The variables we will use are:
Life expectancy: wdi_lifexp
Degree of democracy: p_polity2
(-10 till -10)
Distance from the equator: lp_lat_abst
Below we see descriptive statistics for the three variables.
sum wdi_lifexp p_polity2 lp_lat_abst
estimates store
¶We will run three regression analyses. First with democracy as independent variable, then with distance from the equator, and then with borth democracy and distance from the equator. After each analysis, we write estimates store m1
where m1 is the name of a model (which we choose ourselves). I usually name the models m1, m2, m3 and so forth. In the block of code below, I run the analyses and store the results.
reg wdi_lifexp p_polity2
estimates store m1
reg wdi_lifexp lp_lat_abst
estimates store m2
reg wdi_lifexp p_polity2 lp_lat_abst
estimates store m3
esttab
¶The regression output is obviously very clunky, and contains a lot of information that we generally are uninterested in. For instance, the standard errors, t-values, p-values and confidence intervals all express roughly the same thing: the degree of uncertainty around the estimate of the b-coefficient. We don't need to show them all. Common in the social sciences is that you show the coefficient, the standard error (or the t-value) and place stars that show the significance level (the p-value).
esttab
does a lot of this automatically. To do a minimal table of the three analyses we have stored we only have to write:
esttab m1 m2 m3
Much better! Each column represents one analysis - a "model." At the top we have what was the dependent variable in the analysis. The numbers represent the b-coefficients for each variable. In the parentheses are the t-values, and at the bottom we have the n, the number of observations.
We can see that in the first model, there was a significant relationship between democracy and life expectancy - each step up on the democracy scale is associated with an increase of life expectancy of 0.394 years. But we also see, in model 2, that countries that are further away from the equator have higher life expectancy. And we know (even though it is not evident from the table) that countries further away from the equator are more democratic. So when we control for the distance to the equator, in model 3, the coefficient for democracy is more than halved, to 0.155, and it is no longer significiant (as there are no stars next to the coefficient, and the t-value is below 1.96).

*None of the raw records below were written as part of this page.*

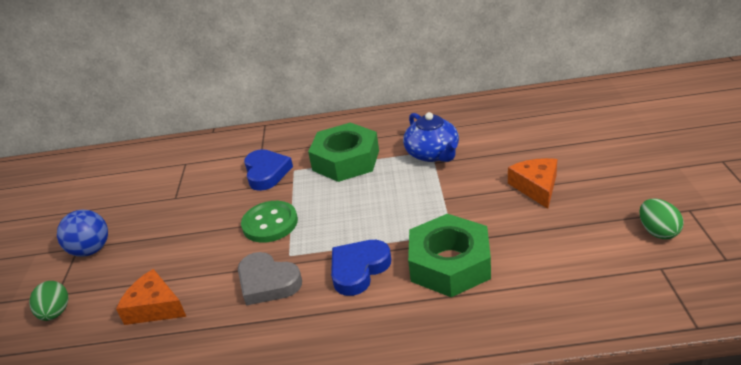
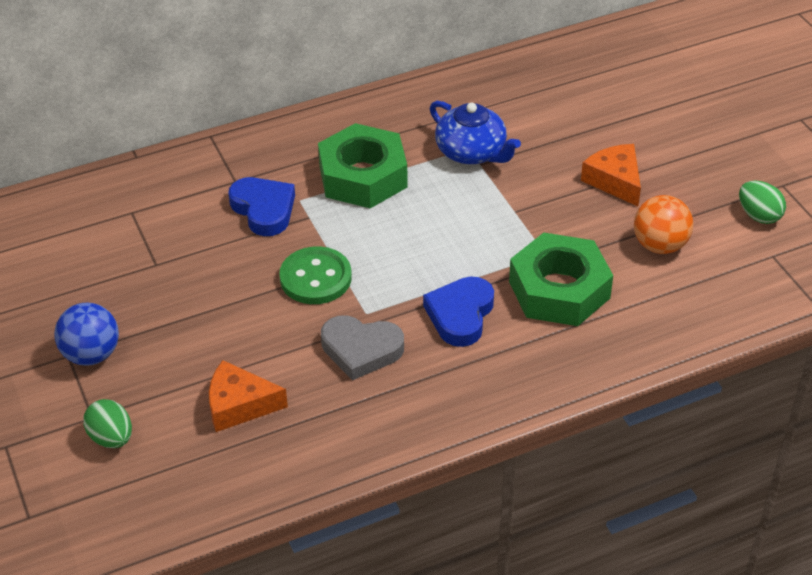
camera: 25 degrees left, 10 degrees up
none -> orange ball [634,195,694,254]

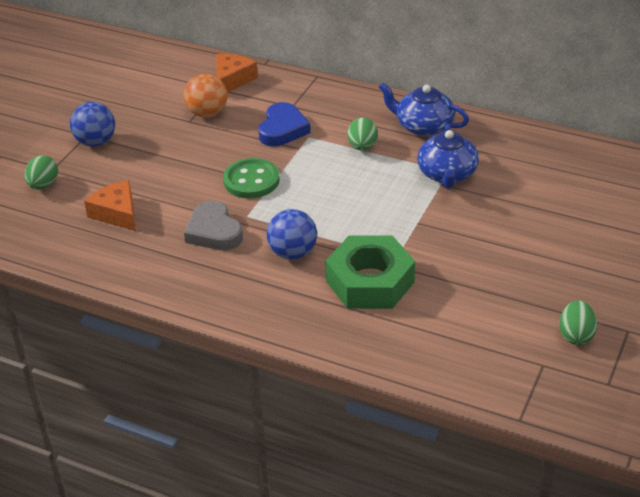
camera: 50 degrees right, 5 degrees down
green nut [318,123,408,208] -> green egg [347,118,378,151]
blue heart [423,276,494,347] -> blue ball [267,209,317,260]
orange cheese [581,144,641,206] -> orange cheese moved to [216,54,258,93]
orange ball [634,195,694,254] -> orange ball moved to [184,74,227,118]
none -> blue teapot [379,82,469,136]

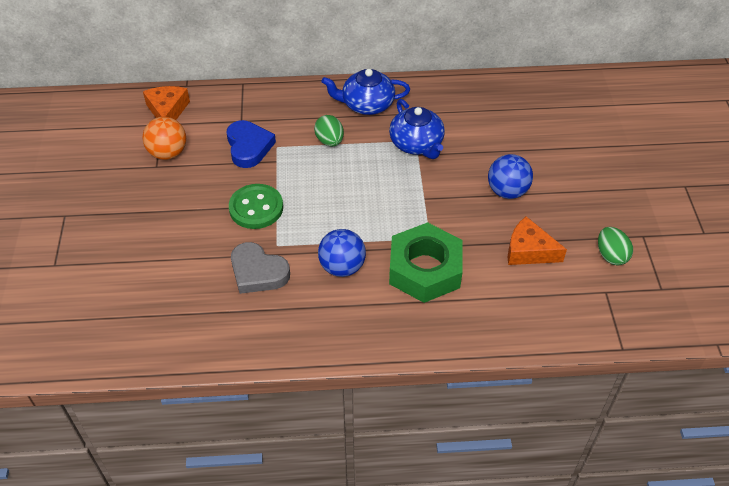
camera: 30 degrees left, 10 degrees up
green egg [25,155,58,190] -> none
blue ball [70,102,115,147] -> blue ball moved to [488,154,533,199]
orange cheese [84,180,136,231] -> orange cheese moved to [508,216,567,265]

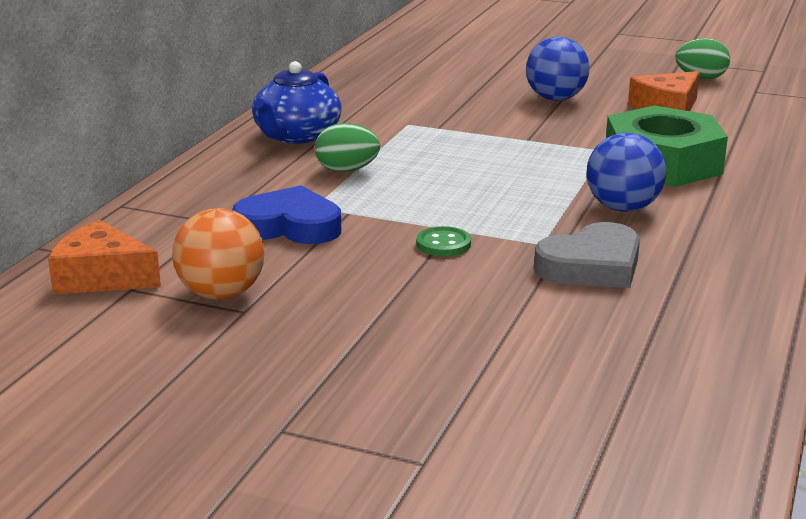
camera: 65 degrees left, 25 degrees down
green button [229,184,283,229] -> green button [416,226,471,256], size x0.55
blue teapot [389,99,445,159] -> none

But there are other things we would like to see in the table, for instance the R2-value, or adjusted R2. And we might be more interested in the standard error, rather than the t-value. Then we can add options to our command. You choose yourself what you want. Use help esttab
to see the complete list of options.
esttab m1 m2 m3, se r2 ar2
This table is easy to overlook and read. The only problem is that it is not easily transferred to a Word document. If you do, you have to set the font to Courier or something else where all the letters have equal size, or all numbers will end up in the wrong places.
But a better way is to export the table to a separate file that is adapted to Word, for instance. Then you can open the file and copy the table from there to your own report.
To export the file we add using "filename.rtf"
in the code. The file will then be saved in the active folder. You pick the active folder by writing cd "Users/mycomputer/statisticalanalysis/"
for instance. I also add replace
as an option, which means that if there is already a file with this name, it will be replaced.
esttab m1 m2 m3 using "regressiontabell.rtf", se r2 ar2 replace
If you then open the file with Word it will look like this:
You can then of course make the table even more pedagogical by replacing the variable names to more explanatory labels, for instance "Democracy (-10 to +10)" or something similar. but thist able is still a big improvement compared to the raw output.
To do tables with esttab
thus requires three steps. First you do the analysis, then you save the results from it with estimates store
and then you present the results with esttab
.
Remember to always be clear and as pedagogical as possible. The person with the most to lose from the reader not understanding your results is you!